Fine particulate matter induces mitochondrial dysfunction and oxidative stress in human SH-SY5Y cells

Exposure to ambient fine particulate matter (PM_2.5) is associated with neurodegenerative diseases. Mitochondrion is key to brain degeneration. However, the underlying mechanism of PM_2.5-induced brain injury, especially mitochondrial damage, is still unclear.

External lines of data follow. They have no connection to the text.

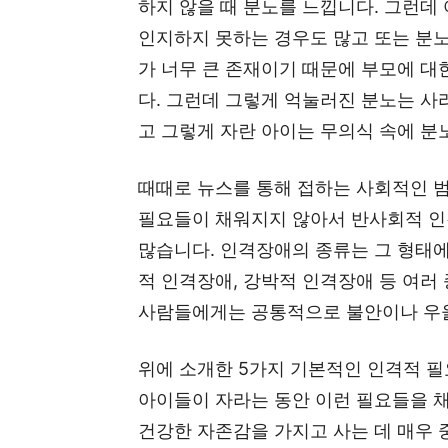
하지 않을 때 분노를 느낍니다. 그런데
인지하지 못하는 경우도 많고 또는 분
가 너무 큰 존재이기 때문에 부모에 
다. 그런데 그렇게 억눌러진 분노는 사
고 그렇게 자란 아이는 무의식 속에 분
때때로 뉴스를 통해 접하는 사회적인 
필요들이 채워지지 않아서 반사회적 인
많습니다. 인격장애의 종류는 그 형태에
적 인격장애, 강박적 인격장애 등 여러
사람들에게는 공통적으로 불안이나 우울
위에 소개한 5가지 기본적인 인격적 
아이들이 자라는 동안 이런 필요들을 
건강한 자존감을 가지고 사는 데 매우 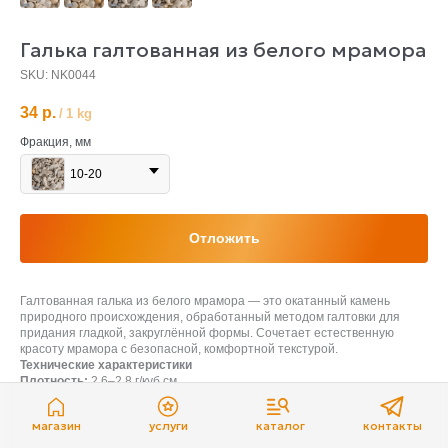
Галька галтованная из белого мрамора
SKU:
NK0044
34
р.
/
1 kg
Фракция, мм
10-20
Отложить
Галтованная галька из белого мрамора — это окатанный камень
природного происхождения, обработанный методом галтовки для
придания гладкой, закруглённой формы. Сочетает естественную
красоту мрамора с безопасной, комфортной текстурой.
Технические характеристики
Плотность:
2,6–2,8 г/куб.см.
Прочность на сжатие:
50–200 МПа (зависит от структуры и наличия
микротрещин).
магазин
услуги
каталог
контакты
Водопоглощение:
0,1–0,5%.
Пористость:
0,5–2,0%.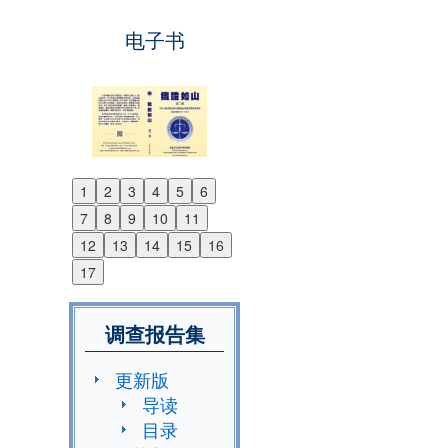
电子书
1
2
3
4
5
6
Previous
7
8
9
10
11
Next
12
13
14
15
16
17
调查报告集
更新版
导读
目录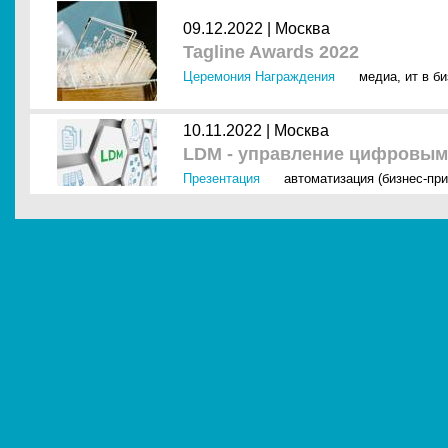
09.12.2022 |
Москва
Tagline Awards 2022
Церемония Награждения
медиа
,
ит в б
10.11.2022 |
Москва
LDM - управление цифровым
Презентация
автоматизация (бизнес-пр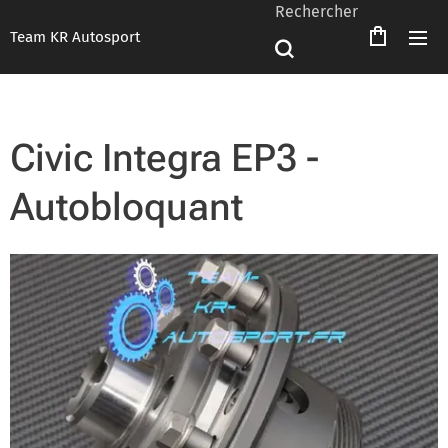
Rechercher
Team KR Autosport
Civic Integra EP3 -
Autobloquant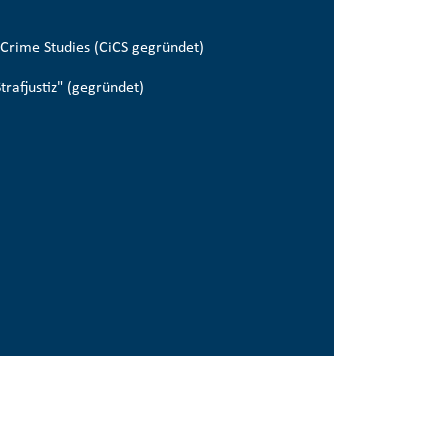
y Crime Studies
(CiCS gegründet)
trafjustiz"
(gegründet)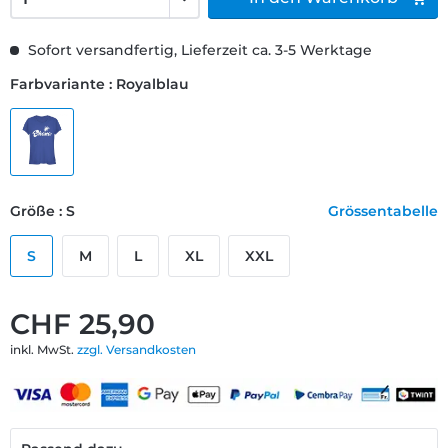
Sofort versandfertig, Lieferzeit ca. 3-5 Werktage
Farbvariante : Royalblau
Größe : S
Grössentabelle
S
M
L
XL
XXL
CHF 25,90
inkl. MwSt.
zzgl. Versandkosten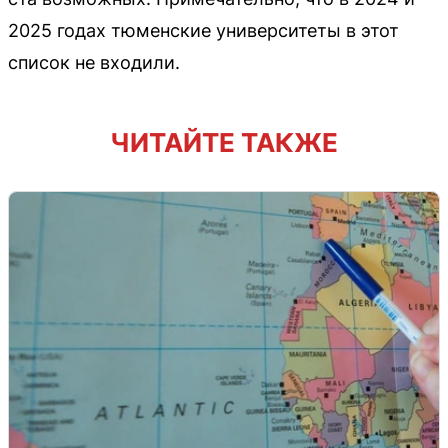
2025 годах тюменские университеты в этот
список не входили.
ЧИТАЙТЕ ТАКЖЕ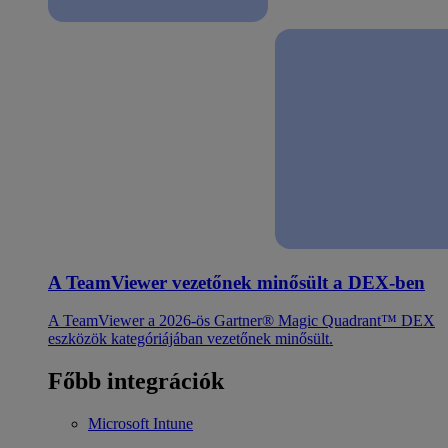
A TeamViewer vezetőnek minősült a DEX-ben
A TeamViewer a 2026-ös Gartner® Magic Quadrant™ DEX
eszközök kategóriájában vezetőnek minősült.
Főbb integrációk
Microsoft Intune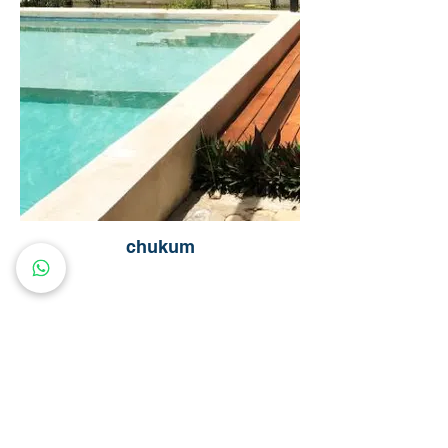
chukum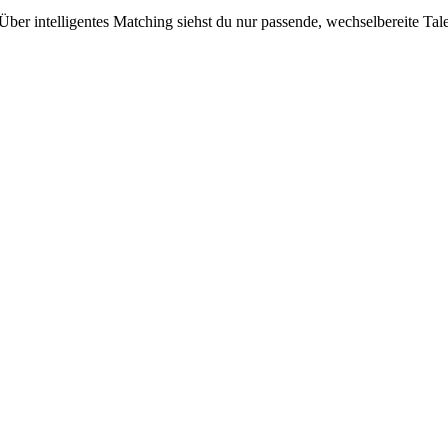
. Über intelligentes Matching siehst du nur passende, wechselbereite Tal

In this study, changes in mitochondrial dynamics, mitochondrial permeability transition pore (mPTP), mitochondrial DNA (mtDNA) and oxidative stress in human SH-SY5Y cells exposed to PM_2.5 at different concentrations (0, 25, 100, and 250 μg mL⁻¹) were investigated. The results showed that PM_2.5 caused more mitochondrial swell, accompanied by the opening of mPTP and the decrease of ATP levels, mitochondrial membrane potential and mtDNA copy number in SH-SY5Y cells. PM_2.5 significantly enhanced the expression of mitochondrial fission/fusion genes (Drp1 and OPA1) and affected the gene expression of CypD, SIRT3, and COX Ⅳ in SH-SY5Y cells. Besides, PM_2.5 triggered the increase of cellular ROS, Ca²⁺ and Aβ-42 levels, inhibition of manganese-superoxide dismutase (SOD₂) activities, reduction of GSH levels GSH/GSSG ratio, and elevation of mitochondrial malondialdehyde contents. It suggests that mitochondrial dysfunction and oxidative stress are the potential mechanisms underlying PM_2.5-induced brain nerve cell injury, which may be related to neurological diseases. Additionally, our study elucidated that PM_2.5 components trigger different cytotoxicity.